**BRANO DI PARTENZA**

....................

Le crisi da cui Reagan doveva sollevare il suo paese erano quella politico-istituzionale (la vergogna del Watergate e le dimissioni dei corrotti Richard Nixon e Spiro Agnew), quella militare (la sconfitta in Vietnam), quella diplomaticostrategica (la vittoria dei sandinisti in Nicaragua e dei khomeinisti in Iran), quella energetica (la crisi petrolifera seguita alla Guerra del Kippur), quella economica (la stagflazione, con i disoccupati al 10%). Quelle che stanno di fronte a Barack Obama sono diverse, anche se ci sono le guerre non vinte in Afghanistan e Iraq, i problemi energetici inseriti nel contesto dei cambiamenti climatici, e soprattutto un crollo finanziario epocale le cui ripercussioni sociali non sono ancora del tutto dispiegate. Non si può sapere dove porterà la probabile uscita dal neoliberismo; la fine della sua versione «bushista» è però, in sé, una buona cosa.

....................

**ESTRATTO DEI DATI**
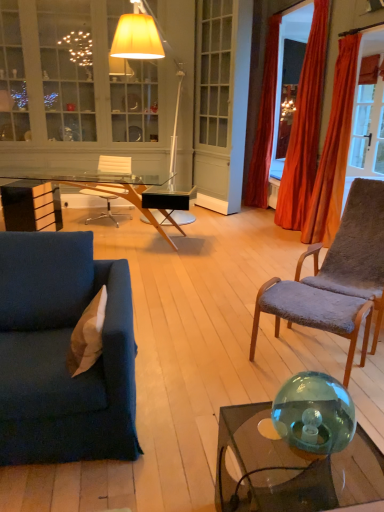
Where is `free region on the left part of gray plush chair at right, which appears as the 1th chair when viewed from the right`? free region on the left part of gray plush chair at right, which appears as the 1th chair when viewed from the right is located at coordinates (233, 320).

....................

**ISTRUZIONI DEL COMPITO**
Traduci in inglese questa frase del brano sulle crisi di Reagan e Obama: "Non si può sapere dove porterà la probabile uscita dal neoliberismo; la fine della sua versione «bushista» è però, in sé, una buona cosa."

**RISULTATO DEL COMPITO**
There is no knowing where the probable exit from neoliberalism will lead; the end of its "Bushist" version, however, is in itself a good thing.